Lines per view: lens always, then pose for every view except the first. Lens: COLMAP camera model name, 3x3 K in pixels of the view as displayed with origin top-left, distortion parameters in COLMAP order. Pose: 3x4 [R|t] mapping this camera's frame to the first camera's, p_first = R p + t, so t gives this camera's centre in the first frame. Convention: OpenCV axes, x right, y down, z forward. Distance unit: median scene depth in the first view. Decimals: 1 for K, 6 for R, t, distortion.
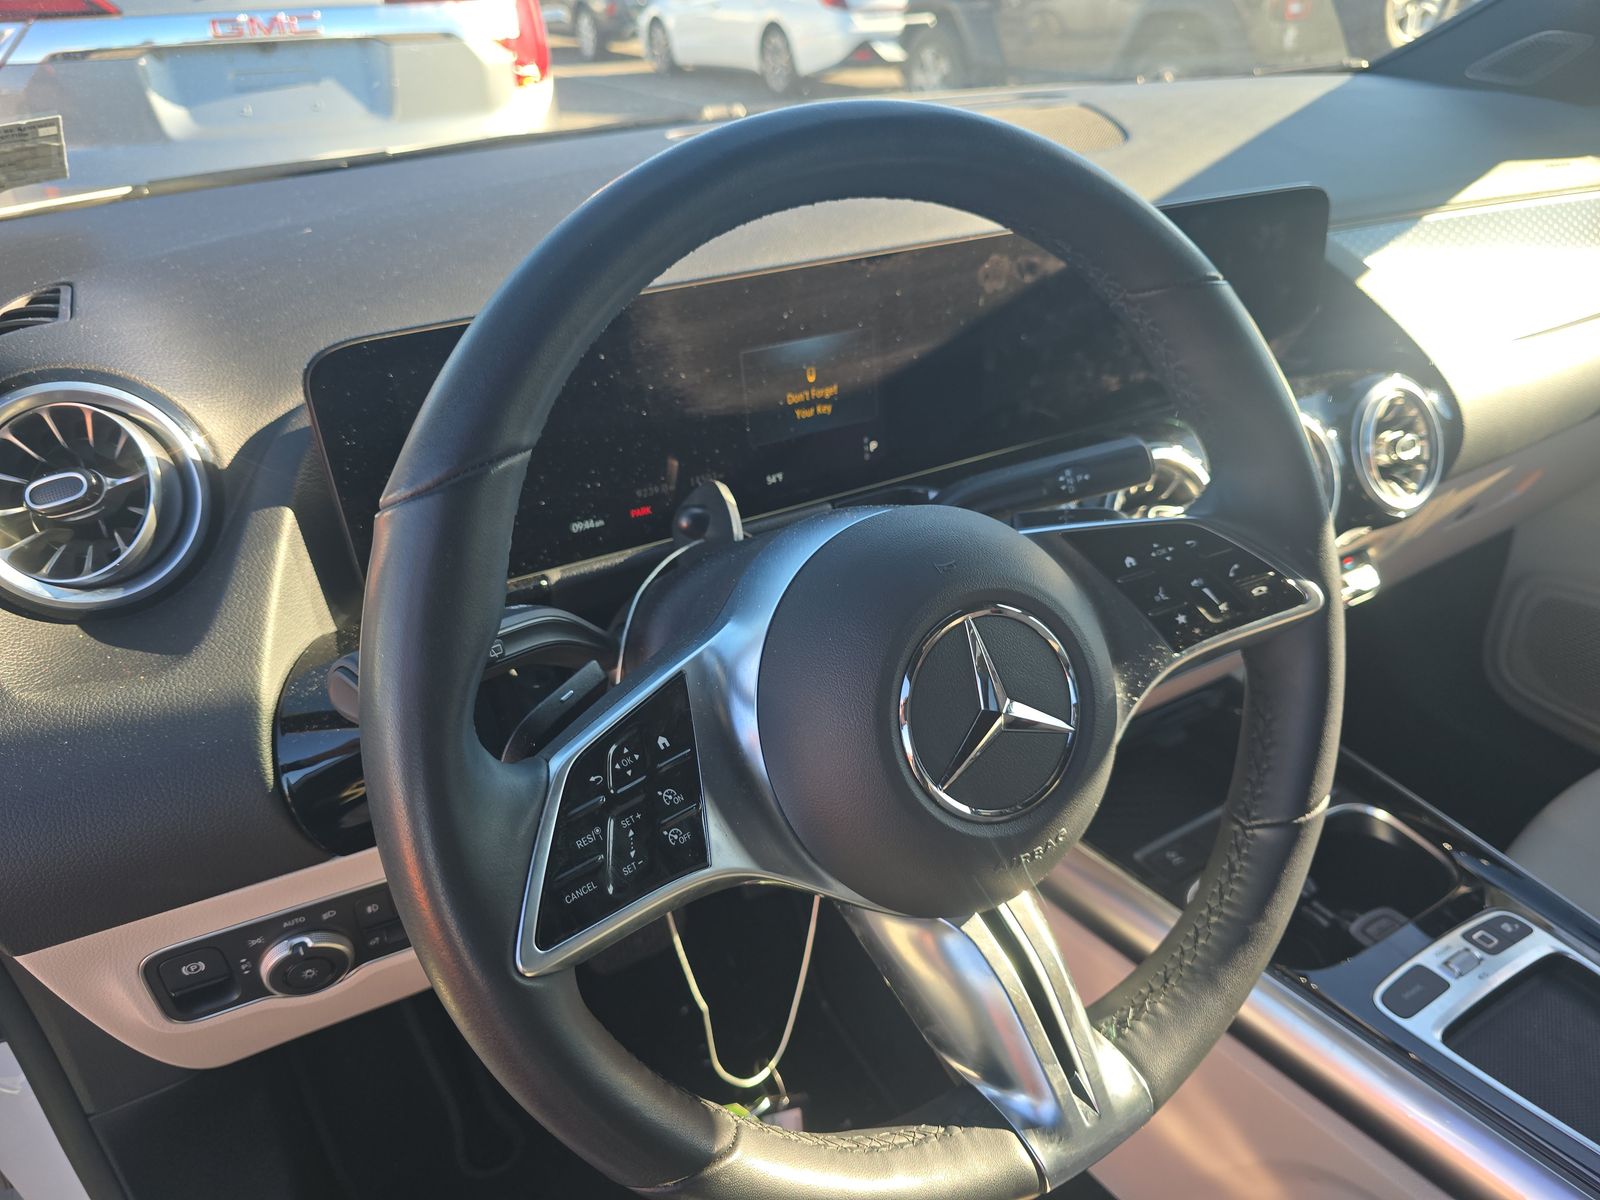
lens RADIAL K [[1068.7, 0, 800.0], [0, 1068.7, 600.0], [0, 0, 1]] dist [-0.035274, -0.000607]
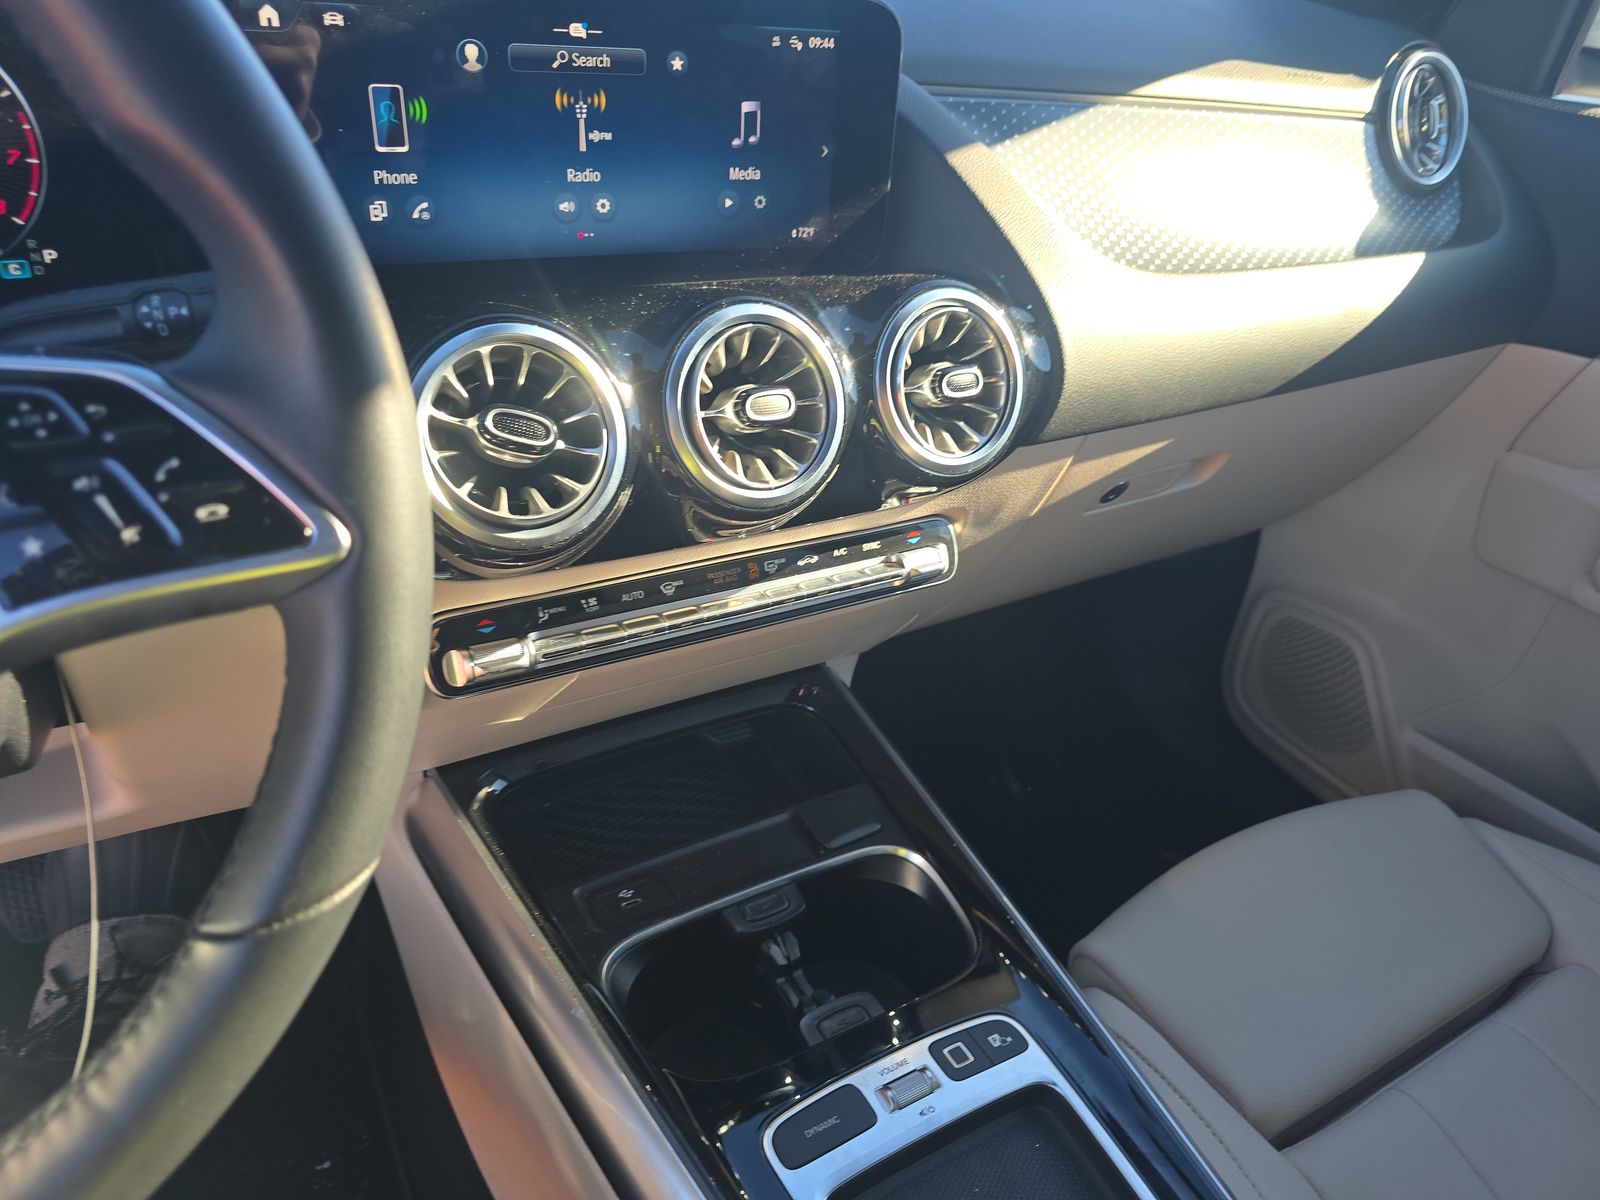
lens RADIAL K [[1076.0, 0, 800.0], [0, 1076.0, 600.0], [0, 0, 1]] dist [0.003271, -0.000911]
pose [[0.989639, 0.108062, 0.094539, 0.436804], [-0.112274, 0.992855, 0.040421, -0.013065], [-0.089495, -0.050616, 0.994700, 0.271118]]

· · · · ·

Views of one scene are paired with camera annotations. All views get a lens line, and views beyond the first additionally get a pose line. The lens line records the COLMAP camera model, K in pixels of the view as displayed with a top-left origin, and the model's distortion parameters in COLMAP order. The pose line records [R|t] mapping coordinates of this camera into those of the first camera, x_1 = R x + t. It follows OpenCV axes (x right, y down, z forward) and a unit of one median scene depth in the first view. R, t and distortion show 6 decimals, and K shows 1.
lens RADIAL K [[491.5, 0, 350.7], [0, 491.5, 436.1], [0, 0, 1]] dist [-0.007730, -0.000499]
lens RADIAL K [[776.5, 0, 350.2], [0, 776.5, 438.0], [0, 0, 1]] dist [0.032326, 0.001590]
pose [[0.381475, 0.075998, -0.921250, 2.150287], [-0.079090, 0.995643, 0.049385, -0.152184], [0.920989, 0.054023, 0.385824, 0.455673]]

· · · · ·

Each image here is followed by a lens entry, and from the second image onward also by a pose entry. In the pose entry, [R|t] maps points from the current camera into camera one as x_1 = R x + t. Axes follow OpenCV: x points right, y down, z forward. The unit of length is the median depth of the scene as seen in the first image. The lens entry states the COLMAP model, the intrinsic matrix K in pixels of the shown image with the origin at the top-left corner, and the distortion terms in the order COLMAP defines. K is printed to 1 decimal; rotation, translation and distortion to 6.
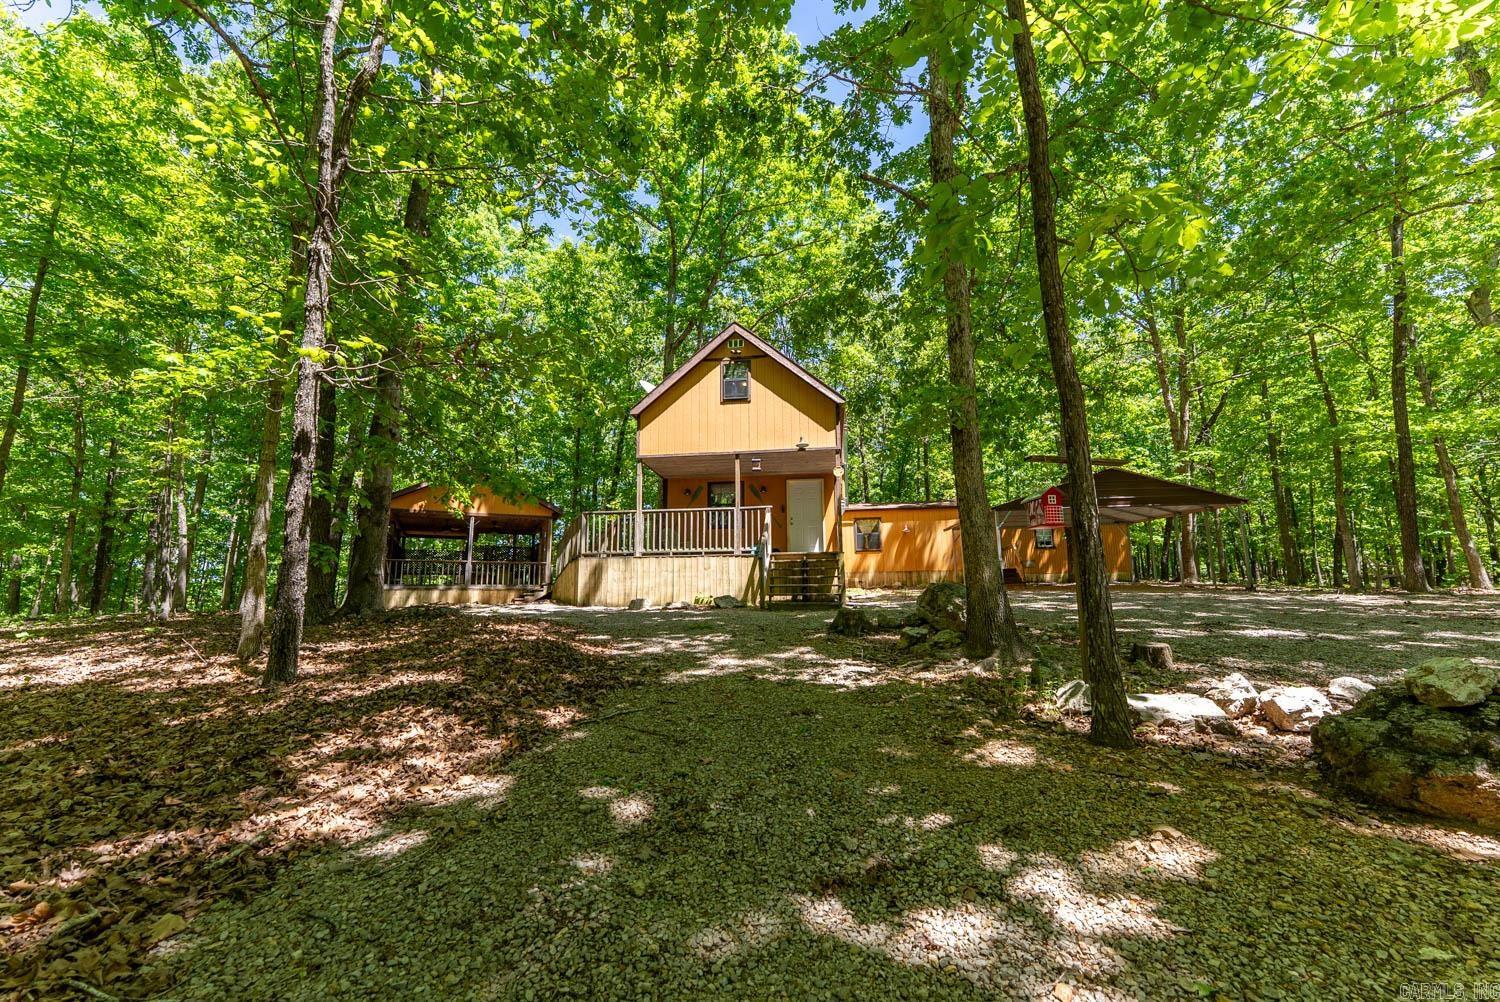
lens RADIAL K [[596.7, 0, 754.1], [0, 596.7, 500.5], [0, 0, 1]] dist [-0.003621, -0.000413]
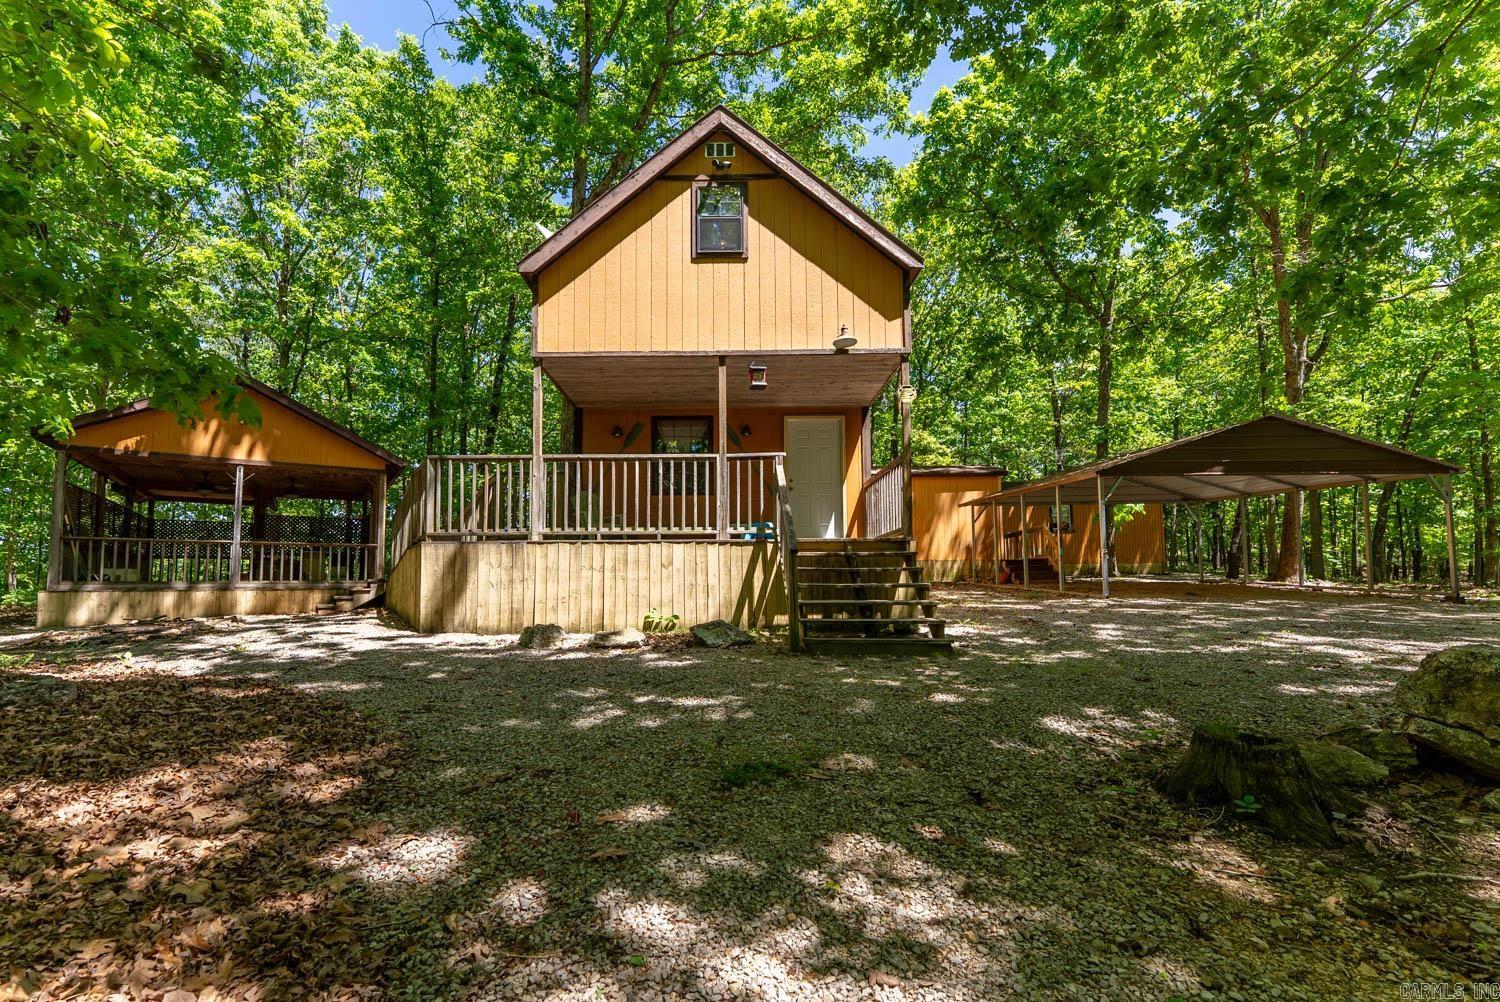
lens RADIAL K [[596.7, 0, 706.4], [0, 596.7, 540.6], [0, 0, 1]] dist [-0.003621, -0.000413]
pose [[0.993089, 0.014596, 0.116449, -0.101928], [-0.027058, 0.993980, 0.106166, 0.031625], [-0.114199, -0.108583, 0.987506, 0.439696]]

· · · · ·

Copy the records from the line with "Lines per view: lens" up to and including the line with "dist [-0.035274, -0.000607]", leaving out the pictures.

▸ **ANSWER SECTION**:
Lines per view: lens always, then pose for every view except the first. Lens: COLMAP camera model name, 3x3 K in pixels of the view as displayed with origin top-left, distortion parameters in COLMAP order. Pose: 3x4 [R|t] mapping this camera's frame to the first camera's, p_first = R p + t, so t gives this camera's centre in the first frame. Convention: OpenCV axes, x right, y down, z forward. Distance unit: median scene depth in the first view. Decimals: 1 for K, 6 for R, t, distortion.
lens RADIAL K [[1068.7, 0, 800.0], [0, 1068.7, 600.0], [0, 0, 1]] dist [-0.035274, -0.000607]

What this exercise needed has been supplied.